We identified four potential deleterious frameshift deletions: rs80338943 in GJB2, rs587781454 in RAD50, rs756875895 in MAX, each occurring in two cases, and a frameshift in LDLRAP1, occurring in one case. The first frameshift, rs80338943 in GJB2, causing a p.L79fs fusion, was annotated as uncertain significance by InterVar. The second frameshift, rs587781454 in RAD50 caused a p.K722fs fusion and was annotated as pathogenic from InterVar. The third frameshift, rs756875895 in MAX, was annotated as likely pathogenic in InterVar, causing a fusion of p.L52fs. The frameshift in LDLRAP1 caused a fusion of p.W22fs in one case and was interpreted as pathogenic from InterVar, it might be deleterious in the development of lung cancer. Another potential deleterious variant was a stopgain, rs7755898 in CYP21A2, causing a protein change of p.Q289X which was likely pathogenic according to InterVar.

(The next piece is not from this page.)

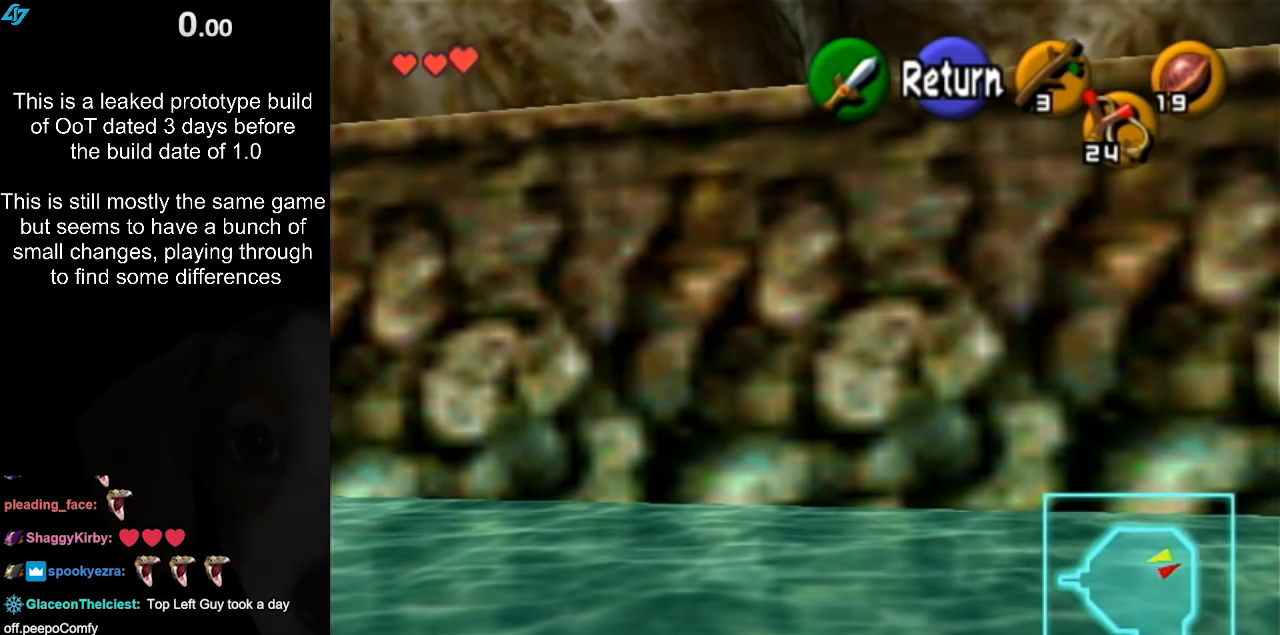
{"buttons": [], "left_stick": "center", "right_stick": "center", "events": []}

The other interesting candidates were four likely pathogenic SNVs annotated from InterVar: NOTCH 3:p.T357M (present in one case), HSD17B4 p.A161G (present in two cases), PPOX p.L391P (present in two cases), and TENM4 p.Q1584R (present in two cases).

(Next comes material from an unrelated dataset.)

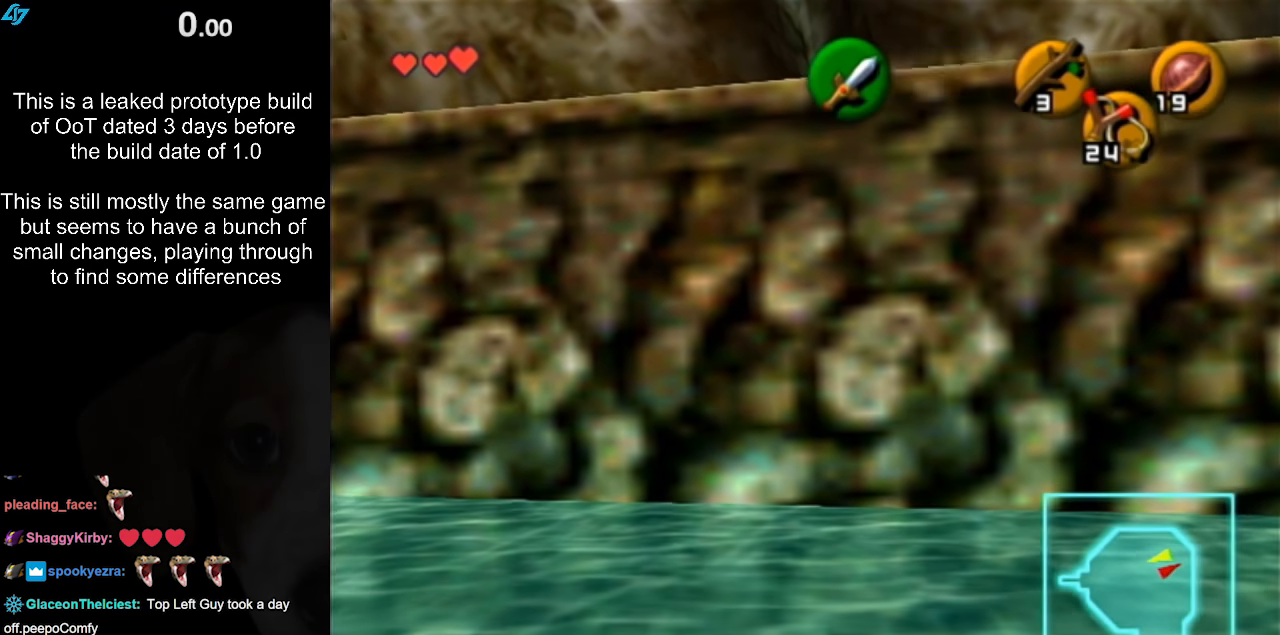
{"buttons": ["L1"], "left_stick": "center", "right_stick": "center", "events": [[17, "A", "down"], [100, "A", "up"], [167, "A", "down"], [267, "A", "up"]]}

There were five SNVs annotated as uncertain significance by InterVar that were present in three patients: ANXA1:p.I140 F, BCAR1:p.P131L, CACNA1A:p.R2196Q, FUS:p.S128N, and MTAP:p.R180W.

There were two additional candidate variants, LMO2 p.G68A and TTN p.R18629C, that were present in two cases and one case, respectively (Table 3). Their annotations by InterVar were of uncertain significance.

KEGG analysis did not indicate pathways that were related to AXAN1, TENM4 and GJB2. Pathways of BCAR1, CYP21A2, LPLRAP1, HSD17B4, MTAP, PPOX and TTN were not associated with cancer. Pathways derived from NOTCH3, PARD3, CACNA1A, MAX, RAD50, FUS and LMO2 were cancer-related. The details were shown in a (Table S). Mutations in these genes were considered unlikely to cause cancer, therefore they would not be discussed here.

Discussion

Although there are studies available on genetic mutations of lung cancer, the heritability of lung cancer, especially for GGO nodules, remains understudied compared to sporadic lung cancer. Using WES, our study reports germline mutations in GGO nodules of non-smoker lung cancer patients, largely females.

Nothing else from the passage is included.